An Interesting ECG Case
71 F with sudden onset 10/10 chest pain and nausea. Calls 911. EMS does this ECG. Blood pressure 90/60 mmHg, heart rate 51 BPM. Taken directly to cath lab.
Inferior STEMI
Junctional bradycardia, 51 BPM, no P waves evident.
QT 680 ms and QTc 627 ms
ST elevation II, III and aVF, ST depression T inversion I, aVL V2-5
In cath lab an occluded RCA was found and opened with PCI/stenting.
Inferior myocardial infarctions often cause bradycardia & hypotension due to direct ischemia of conduction system (supplied by RCA) and the Bezold-Jarisch reflex. This reflex is triggered by ischemia & stretch of the inferoposterior myocardium stimulating vagal afferents, leading to increased parasympathetic tone, vasodilation, & slowed heart rate. Bradyarrhythmias occur in roughly 15–30% of patients with inferior MI.

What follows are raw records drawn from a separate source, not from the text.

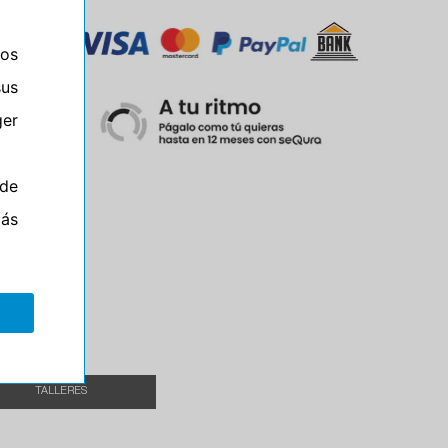
ros
sus
er
M
de
más
Campo
TALLERES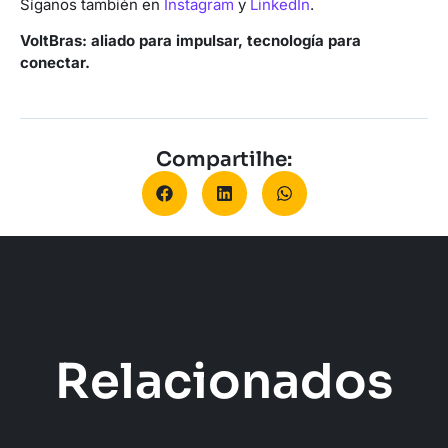
Síganos también en
Instagram
y
LinkedIn
.
VoltBras: aliado para impulsar, tecnología para
conectar.
Compartilhe:
Relacionados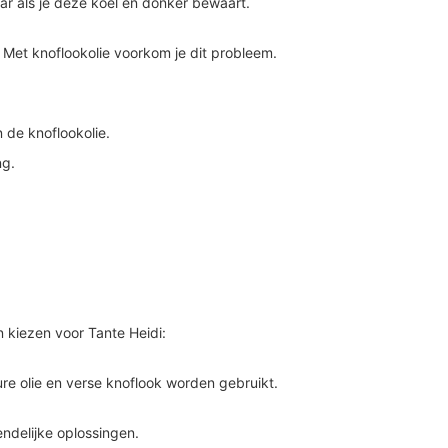
aar als je deze koel en donker bewaart.
 Met knoflookolie voorkom je dit probleem.
n de knoflookolie.
ng.
n kiezen voor Tante Heidi:
re olie en verse knoflook worden gebruikt.
ndelijke oplossingen.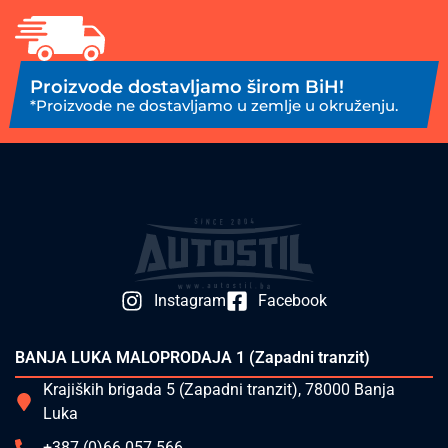
Proizvode dostavljamo širom BiH!
*Proizvode ne dostavljamo u zemlje u okruženju.
Instagram
Facebook
BANJA LUKA MALOPRODAJA 1 (Zapadni tranzit)
Krajiških brigada 5 (Zapadni tranzit), 78000 Banja
Luka
+387 (0)66 057 566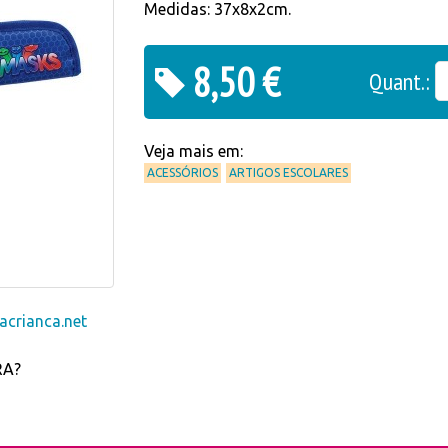
Medidas: 37x8x2cm.
8,50 €
Quant.:
Veja mais em:
ACESSÓRIOS
ARTIGOS ESCOLARES
crianca.net
RA?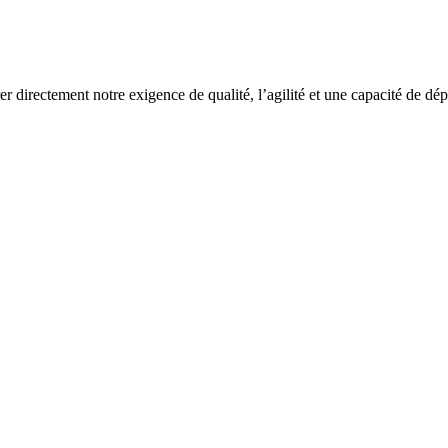
rer directement notre exigence de qualité, l’agilité et une capacité de dé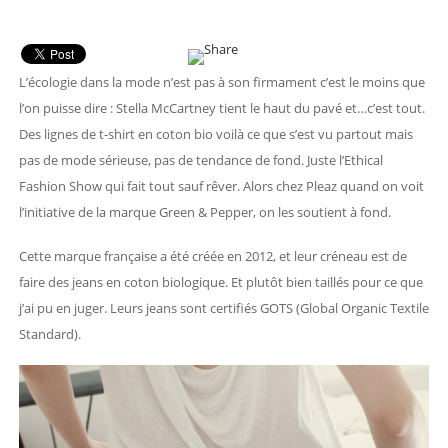
L’écologie dans la mode n’est pas à son firmament c’est le moins que
l’on puisse dire : Stella McCartney tient le haut du pavé et…c’est tout.
Des lignes de t-shirt en coton bio voilà ce que s’est vu partout mais
pas de mode sérieuse, pas de tendance de fond. Juste l’Ethical
Fashion Show qui fait tout sauf rêver. Alors chez Pleaz quand on voit
l’initiative de la marque Green & Pepper, on les soutient à fond.
Cette marque française a été créée en 2012, et leur créneau est de
faire des jeans en coton biologique. Et plutôt bien taillés pour ce que
j’ai pu en juger. Leurs jeans sont certifiés GOTS (Global Organic Textile
Standard).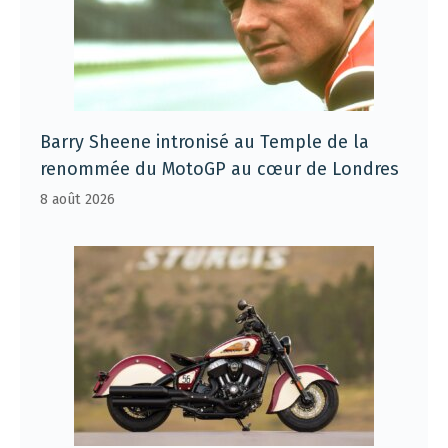
Barry Sheene intronisé au Temple de la
renommée du MotoGP au cœur de Londres
8 août 2026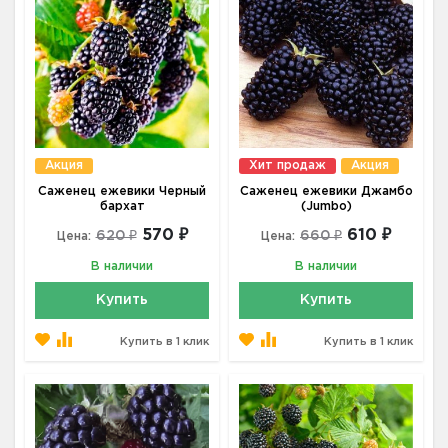
Акция
Хит продаж
Акция
Саженец ежевики Черный
Саженец ежевики Джамбо
бархат
(Jumbo)
570 ₽
610 ₽
620 ₽
660 ₽
Цена:
Цена:
В наличии
В наличии
Купить
Купить
Купить в 1 клик
Купить в 1 клик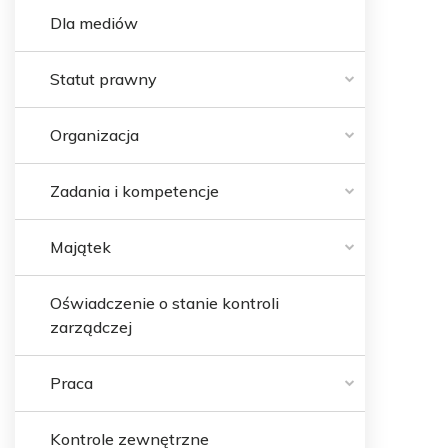
Dla mediów
Statut prawny
Organizacja
Zadania i kompetencje
Majątek
Oświadczenie o stanie kontroli
zarządczej
Praca
Kontrole zewnętrzne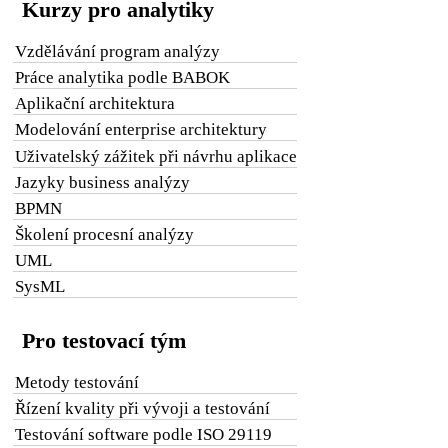
Kurzy pro analytiky
Vzdělávání program analýzy
Práce analytika podle BABOK
Aplikační architektura
Modelování enterprise architektury
Uživatelský zážitek při návrhu aplikace
Jazyky business analýzy
BPMN
Školení procesní analýzy
UML
SysML
Pro testovací tým
Metody testování
Řízení kvality při vývoji a testování
Testování software podle ISO 29119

As always, prompt recognition is essential to initiate urgent reperfusion—via primary PCI or fibrinolytic therapy—to limit myocardial damage.
Management of bradycardia and hypotension includes:
· Atropine: First-line for bradycardia; administer 0.5 mg IV, repeat every 3–5 minutes as needed, up to 3 mg total.
· Intravenous Fluids: A 250–500 mL bolus of isotonic saline is typically used to support blood pressure. Ringer’s lactate is a good alternative providing more balanced fluid.
· Temporary Pacing: Consider if bradycardia & hypotension persist despite medical therapy.
Nitroglycerin is often avoided in inferior infarct. In hypertensive patients with inferior infarction it can be used cautiously for pain relief and coronary dilation.